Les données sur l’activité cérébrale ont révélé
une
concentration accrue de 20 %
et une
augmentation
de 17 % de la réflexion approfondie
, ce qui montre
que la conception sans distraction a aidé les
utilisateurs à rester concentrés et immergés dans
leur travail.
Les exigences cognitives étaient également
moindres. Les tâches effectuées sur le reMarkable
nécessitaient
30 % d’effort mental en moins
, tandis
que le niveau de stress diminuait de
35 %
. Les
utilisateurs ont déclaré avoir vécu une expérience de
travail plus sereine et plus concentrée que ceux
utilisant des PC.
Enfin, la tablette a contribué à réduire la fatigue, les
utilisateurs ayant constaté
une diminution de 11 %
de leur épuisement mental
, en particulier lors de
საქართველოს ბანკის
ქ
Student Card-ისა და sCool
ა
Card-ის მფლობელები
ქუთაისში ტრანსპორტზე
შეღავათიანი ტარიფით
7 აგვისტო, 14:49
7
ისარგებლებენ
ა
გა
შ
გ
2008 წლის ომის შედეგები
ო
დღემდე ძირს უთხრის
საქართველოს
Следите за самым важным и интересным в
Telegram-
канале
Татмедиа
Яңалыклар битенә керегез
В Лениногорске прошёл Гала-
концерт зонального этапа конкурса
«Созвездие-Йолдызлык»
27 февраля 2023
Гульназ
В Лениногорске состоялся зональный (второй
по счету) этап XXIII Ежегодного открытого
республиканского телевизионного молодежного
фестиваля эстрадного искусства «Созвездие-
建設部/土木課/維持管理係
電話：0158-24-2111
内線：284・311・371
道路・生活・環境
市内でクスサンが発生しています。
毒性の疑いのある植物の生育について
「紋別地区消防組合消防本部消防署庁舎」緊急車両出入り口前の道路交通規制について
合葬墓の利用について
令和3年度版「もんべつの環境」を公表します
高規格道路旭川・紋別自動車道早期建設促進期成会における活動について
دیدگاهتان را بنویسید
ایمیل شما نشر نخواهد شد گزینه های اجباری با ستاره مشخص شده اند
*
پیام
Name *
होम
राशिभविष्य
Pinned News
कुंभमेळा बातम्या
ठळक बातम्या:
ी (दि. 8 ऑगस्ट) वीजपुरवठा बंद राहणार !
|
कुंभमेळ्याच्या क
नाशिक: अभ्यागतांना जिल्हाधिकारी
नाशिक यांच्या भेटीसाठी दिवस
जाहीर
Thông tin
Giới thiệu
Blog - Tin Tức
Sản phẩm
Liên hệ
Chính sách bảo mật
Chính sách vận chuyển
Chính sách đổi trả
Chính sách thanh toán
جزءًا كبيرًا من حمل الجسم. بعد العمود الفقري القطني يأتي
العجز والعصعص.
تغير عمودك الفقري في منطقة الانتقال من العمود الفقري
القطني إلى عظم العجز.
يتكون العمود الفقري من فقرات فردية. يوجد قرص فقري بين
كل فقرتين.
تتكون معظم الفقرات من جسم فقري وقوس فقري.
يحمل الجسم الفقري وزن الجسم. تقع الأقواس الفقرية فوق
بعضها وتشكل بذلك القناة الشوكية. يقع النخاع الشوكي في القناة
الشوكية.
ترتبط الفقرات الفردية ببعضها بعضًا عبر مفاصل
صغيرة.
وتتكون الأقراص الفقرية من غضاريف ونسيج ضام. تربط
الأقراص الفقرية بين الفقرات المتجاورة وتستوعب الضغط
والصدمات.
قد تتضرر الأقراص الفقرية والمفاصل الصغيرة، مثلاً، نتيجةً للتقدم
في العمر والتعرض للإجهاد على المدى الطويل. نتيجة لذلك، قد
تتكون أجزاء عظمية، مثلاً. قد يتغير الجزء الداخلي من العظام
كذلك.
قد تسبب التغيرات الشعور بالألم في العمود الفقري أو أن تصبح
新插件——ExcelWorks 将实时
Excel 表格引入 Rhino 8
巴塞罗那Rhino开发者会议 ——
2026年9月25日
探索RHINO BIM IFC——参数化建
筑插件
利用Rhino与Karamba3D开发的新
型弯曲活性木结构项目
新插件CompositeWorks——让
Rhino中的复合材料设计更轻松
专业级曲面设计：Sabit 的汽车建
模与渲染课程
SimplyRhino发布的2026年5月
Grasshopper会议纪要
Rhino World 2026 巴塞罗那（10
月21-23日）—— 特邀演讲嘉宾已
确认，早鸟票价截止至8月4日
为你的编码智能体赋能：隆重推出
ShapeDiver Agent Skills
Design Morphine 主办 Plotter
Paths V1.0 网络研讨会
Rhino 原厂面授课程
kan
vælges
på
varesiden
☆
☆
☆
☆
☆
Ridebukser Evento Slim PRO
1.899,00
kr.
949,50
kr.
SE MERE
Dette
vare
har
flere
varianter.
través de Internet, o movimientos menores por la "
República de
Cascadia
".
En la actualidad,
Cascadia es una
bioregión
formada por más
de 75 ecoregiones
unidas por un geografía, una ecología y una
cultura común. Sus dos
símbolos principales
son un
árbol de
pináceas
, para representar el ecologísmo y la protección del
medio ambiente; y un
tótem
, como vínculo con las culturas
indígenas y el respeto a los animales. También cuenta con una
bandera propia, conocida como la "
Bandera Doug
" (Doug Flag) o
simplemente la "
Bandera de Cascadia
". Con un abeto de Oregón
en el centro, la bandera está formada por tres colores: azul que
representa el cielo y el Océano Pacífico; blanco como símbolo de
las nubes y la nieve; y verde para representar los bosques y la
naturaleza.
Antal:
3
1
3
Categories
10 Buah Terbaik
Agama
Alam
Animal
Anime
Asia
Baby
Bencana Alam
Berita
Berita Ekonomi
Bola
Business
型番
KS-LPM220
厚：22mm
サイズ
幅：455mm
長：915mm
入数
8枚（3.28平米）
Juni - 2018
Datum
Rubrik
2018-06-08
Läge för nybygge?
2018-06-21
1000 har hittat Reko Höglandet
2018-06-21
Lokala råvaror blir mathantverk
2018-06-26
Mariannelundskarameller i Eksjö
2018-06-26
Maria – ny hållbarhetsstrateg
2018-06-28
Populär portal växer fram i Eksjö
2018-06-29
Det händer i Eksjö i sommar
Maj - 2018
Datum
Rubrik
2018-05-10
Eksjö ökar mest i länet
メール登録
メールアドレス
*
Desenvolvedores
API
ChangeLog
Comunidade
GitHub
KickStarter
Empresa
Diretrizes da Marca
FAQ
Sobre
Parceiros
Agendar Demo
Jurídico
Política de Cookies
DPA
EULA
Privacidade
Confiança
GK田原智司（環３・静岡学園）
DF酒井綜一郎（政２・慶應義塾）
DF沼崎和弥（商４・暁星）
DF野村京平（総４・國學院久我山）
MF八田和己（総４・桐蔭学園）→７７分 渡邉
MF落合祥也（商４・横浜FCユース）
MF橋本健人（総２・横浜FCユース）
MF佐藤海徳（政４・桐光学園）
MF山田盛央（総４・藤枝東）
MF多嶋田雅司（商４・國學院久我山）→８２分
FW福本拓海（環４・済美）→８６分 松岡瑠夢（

Activity = Looking at the material, work out the number of lines holding "Cascadia", and write that number alone.

Output of the exercise = 3